Recently, there has been a trend toward single wafer processing of semiconductor wafers, rather than batch processing. Single wafer processing ensures that the processing of each wafer is more precise and that there is a higher level of consistency between wafers. Therefore, when the wafer is transformed into its final form, it functions more predictably and more accurately. As increasing densities of components on wafers are developed, the need for very precise processing increases. In order to achieve throughputs similar to conventional wafer ovens which process a large number of wafers at once, a rapidly heating arc lamp is used, instead of a heating element, to speed up the processing time.
Apparatus for rapid thermal processing of semiconductor wafers are known in the prior art. For example, U.S. Pat. No. 4,755,654 (hereinafter '654) discloses a semiconductor wafer heating chamber for applying either a desired uniform or non-uniform heating pattern to a wafer. The apparatus of '654 includes a long-arc AC gas-discharge lamp with a spectral output tuned for absorption by silicon. The lamp is capable of quickly raising the temperature of the wafer to a desired process temperature and holding it there for the time period necessary to accomplish the specific step of the process. Since the lamp heats the wafer quickly, the apparatus of '654 can be used efficiently to process wafers one at a time. The lamp heats the wafer with light directed to the top, or front side, of the wafer. A pyrometer is used to detect the infrared light emitted from the backside of the wafer when it is heated. This light is proportional to the temperature of the wafer. The pyrometer output is provided as a feedback to the heating system.
A pyrometer works by measuring the amount of radiation emitted in a certain spectral band (or bands) from the object to be measured. All objects emit radiation if they are at any temperature above absolute zero. The emitted radiation can be described quantitatively in a very simple form by the Stefan-Boltzmann Law. The radiant energy equals the emissivity times the Stefan Boltzmann constant times the temperature to the fourth power.
The spectral content of this radiation can also be determined using Plank's Law.
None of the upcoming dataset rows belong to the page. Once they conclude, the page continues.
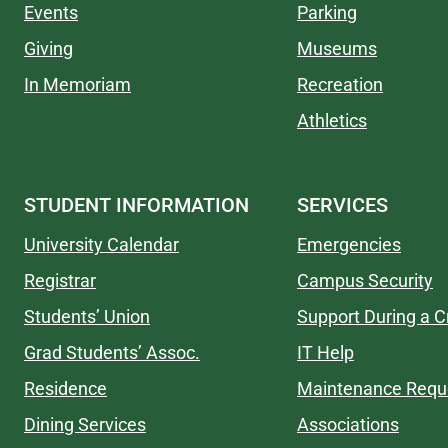
Events
Parking
Giving
Museums
In Memoriam
Recreation
Athletics
STUDENT INFORMATION
SERVICES
University Calendar
Emergencies
Registrar
Campus Security
Students’ Union
Support During a Cr
Grad Students’ Assoc.
IT Help
Residence
Maintenance Requ
Dining Services
Associations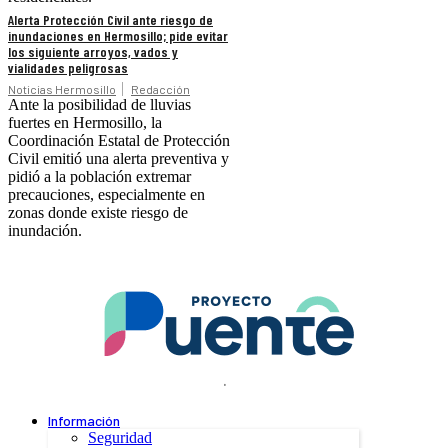
Alerta Protección Civil ante riesgo de
inundaciones en Hermosillo; pide evitar
los siguiente arroyos, vados y
vialidades peligrosas
Noticias Hermosillo
Redacción
Ante la posibilidad de lluvias
fuertes en Hermosillo, la
Coordinación Estatal de Protección
Civil emitió una alerta preventiva y
pidió a la población extremar
precauciones, especialmente en
zonas donde existe riesgo de
inundación.
.
Información
Seguridad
Since one can calculate the amount of radiation emitted and the spectral distribution of the radiation, it should be simple to measure the radiation and work backwards to calculate the temperature. This would be true except that the factor "emissivity" is not, in most cases, a known constant. In fact, it is usually not a constant at all, but a function of wavelength and temperature. Therefore, to use pyrometry to accurately measure temperature, one must calibrate the system by effectively measuring "emissivity".
The calibration of the pyrometer feedback value indicating the temperature of the heating chamber is critical in the processing of a particular wafer. Presently, calibration of pyrometers used in wafer processing ovens is accomplished manually. The pyrometer is exposed to a light of a known value and the gain of the pyrometer output is adjusted to the desired value for such value of light using a potentiometer.